The Gulf Coast Ecosystem Restoration Council on Wednesday approved nearly $1.8 million to fund the restoration of 118 acres of coastal habitat in Robinson Preserve’s expansion area. The funds were made available through one of three pots of money held by the Restore Act, which was established in 2012 to help fund projects related to the aftermath of the 2010 Deepwater Horizon explosion that killed 11 and subsequently spilled 210 million gallons of oil in the Gulf of Mexico.
The Robinson Preserve Wetlands Restoration project is one of three projects funded in the Tampa Bay area and part of the National Oceanic and Atmospheric Administration’s Connecting Coastal Waters Initiative. Others include a restoration project in East McKay Bay and through the Tampa Bay National Estuary Program.
Manatee County is slated to receive about $12.4 million over a 15-year period.

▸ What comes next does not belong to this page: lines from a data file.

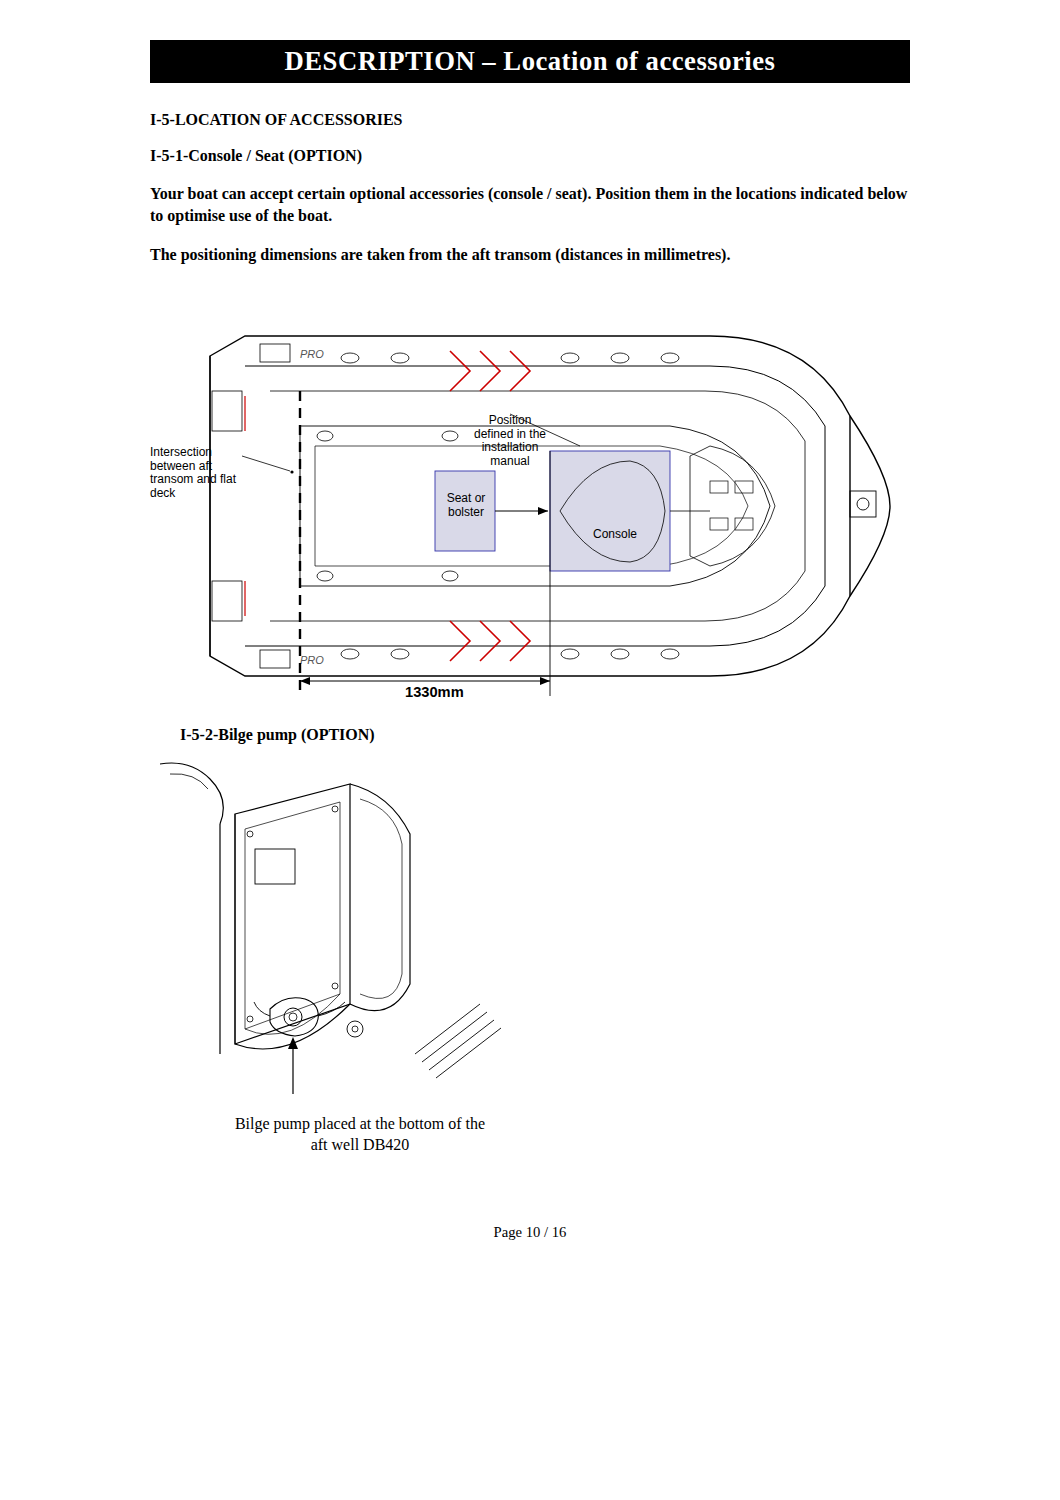DESCRIPTION – Location of accessories
I-5-LOCATION OF ACCESSORIES
I-5-1-Console / Seat (OPTION)
Your boat can accept certain optional accessories (console / seat). Position them in the locations indicated below to optimise use of the boat.
The positioning dimensions are taken from the aft transom (distances in millimetres).
PRO PRO
Intersection between aft transom and flat deck
Position defined in the installation manual
Seat or bolster
Console
1330mm
I-5-2-Bilge pump (OPTION)
Bilge pump placed at the bottom of the aft well DB420
Page 10 / 16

This recently approved funding is in addition to what the county will receive.
At the preserve, funds will be used to create upland and estuarine habitats with sea-level rise in mind, as well as restore the hydrology of the area.
“This Restore Act money will allow us to make tidal connections to a basin that was created in the first phase of the project,” said Damon Moore, an environmental program manager with the Manatee County Parks and Natural Resources Department.

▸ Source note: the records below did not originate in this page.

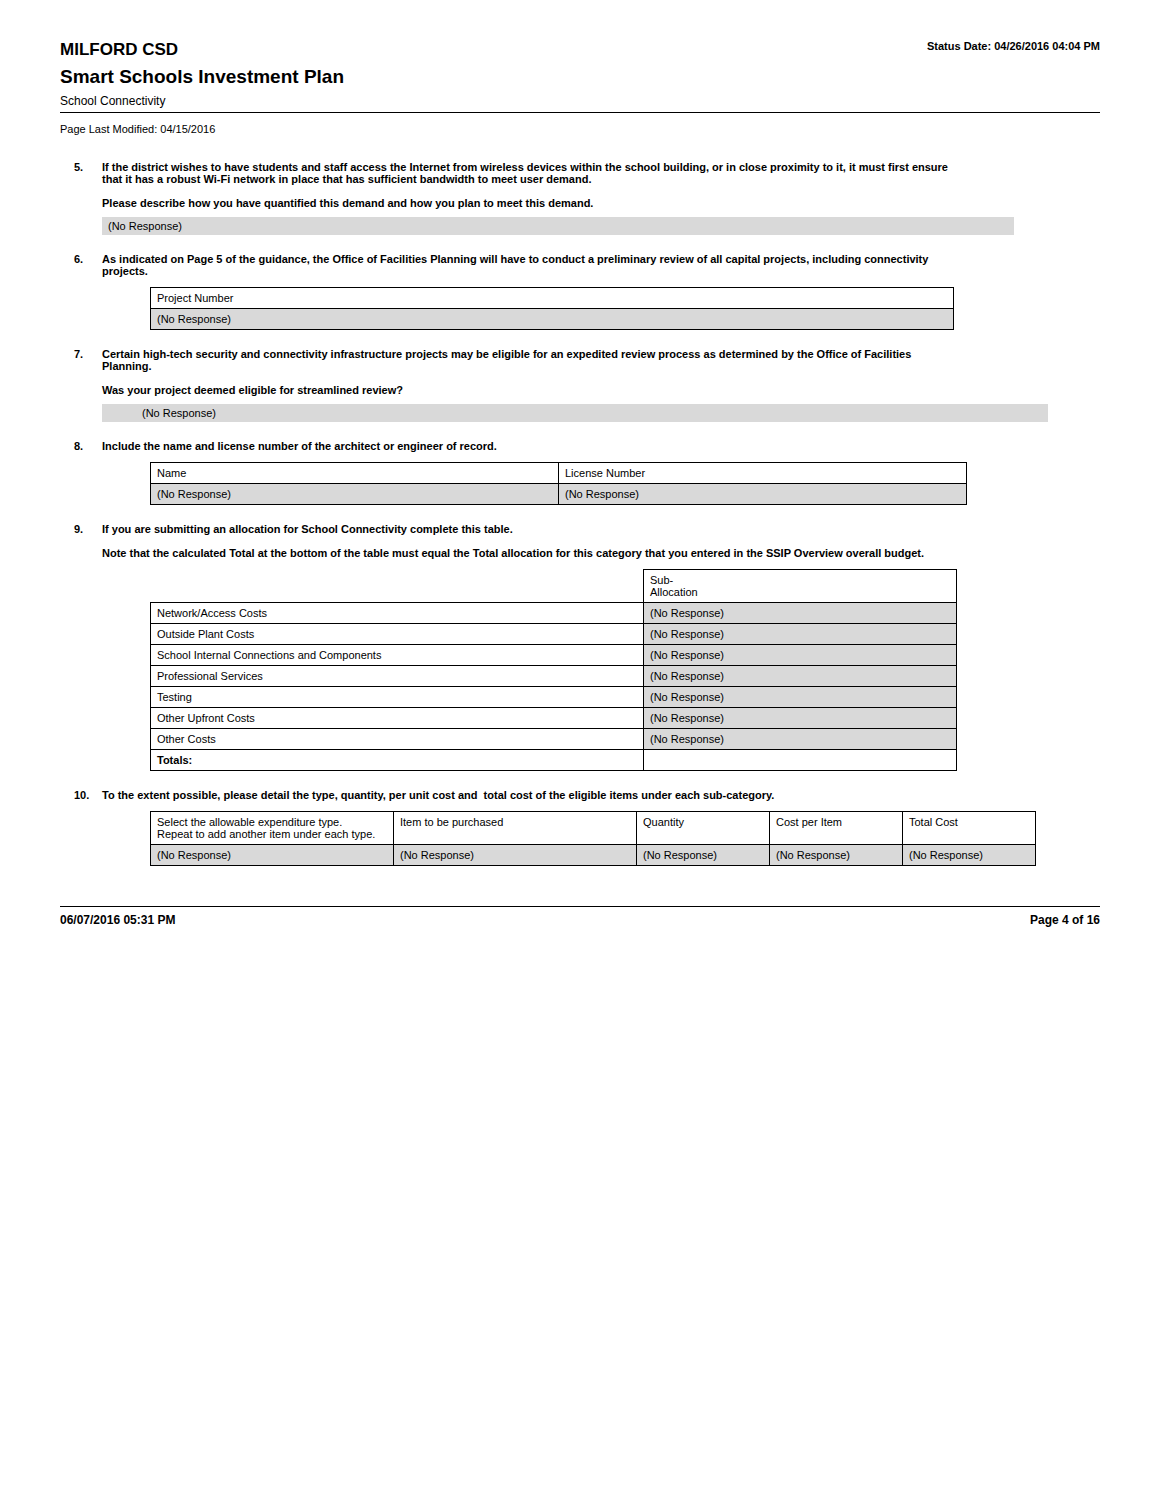Status Date: 04/26/2016 04:04 PM
MILFORD CSD
Smart Schools Investment Plan
School Connectivity
Page Last Modified: 04/15/2016
5.
If the district wishes to have students and staff access the Internet from wireless devices within the school building, or in close proximity to it, it must first ensure that it has a robust Wi-Fi network in place that has sufficient bandwidth to meet user demand.
Please describe how you have quantified this demand and how you plan to meet this demand.
(No Response)
6.
As indicated on Page 5 of the guidance, the Office of Facilities Planning will have to conduct a preliminary review of all capital projects, including connectivity projects.
| Project Number |
| --- |
| (No Response) |
7.
Certain high-tech security and connectivity infrastructure projects may be eligible for an expedited review process as determined by the Office of Facilities Planning.
Was your project deemed eligible for streamlined review?
(No Response)
8.
Include the name and license number of the architect or engineer of record.
| Name | License Number |
| --- | --- |
| (No Response) | (No Response) |
9.
If you are submitting an allocation for School Connectivity complete this table.
Note that the calculated Total at the bottom of the table must equal the Total allocation for this category that you entered in the SSIP Overview overall budget.
| | Sub- Allocation |
| --- | --- |
| Network/Access Costs | (No Response) |
| Outside Plant Costs | (No Response) |
| School Internal Connections and Components | (No Response) |
| Professional Services | (No Response) |
| Testing | (No Response) |
| Other Upfront Costs | (No Response) |
| Other Costs | (No Response) |
| Totals: | |
10.
To the extent possible, please detail the type, quantity, per unit cost and total cost of the eligible items under each sub-category.
| Select the allowable expenditure type. Repeat to add another item under each type. | Item to be purchased | Quantity | Cost per Item | Total Cost |
| --- | --- | --- | --- | --- |
| (No Response) | (No Response) | (No Response) | (No Response) | (No Response) |
06/07/2016 05:31 PM Page 4 of 16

Funding will also go toward implementing habitat designed for juvenile snook, planting native plants and monitoring the success of the program.
Although Manatee County wasn’t hit with waves of oil, Moore said this kind of restoration project is vital to making the area resilient, whether it’s in the face of climate change or another oil spill.
“We take these restorations seriously, remembering that each week, two oil tankers enter Port of Tampa to offload their oil,” said Charlie Hunsicker, director of the county parks department.
Out of the nearly 1,300 Florida projects that had been submitted, only 11 were funded, Commissioner Carol Whitmore said. Two of those made up the total allocation made available for the Robinson Preserve project.
“It’s a big coup for Manatee County, totally,” said Whitmore, who has represented the board of county commissioners in obtaining these funds. “Our staff has worked really hard.”
The council, which is responsible for divvying up funds for projects like these, is made up of the governors of the five Gulf Coast states, their environmental department heads and six federal departments, including the U.S. Department of Homeland Security and the U.S. Department of the Interior.
Officials plan to open the first phase of Robinson Preserve’s expansion — the Mosaic Center for Nature, Exploration, Science and Technology — on Feb. 16.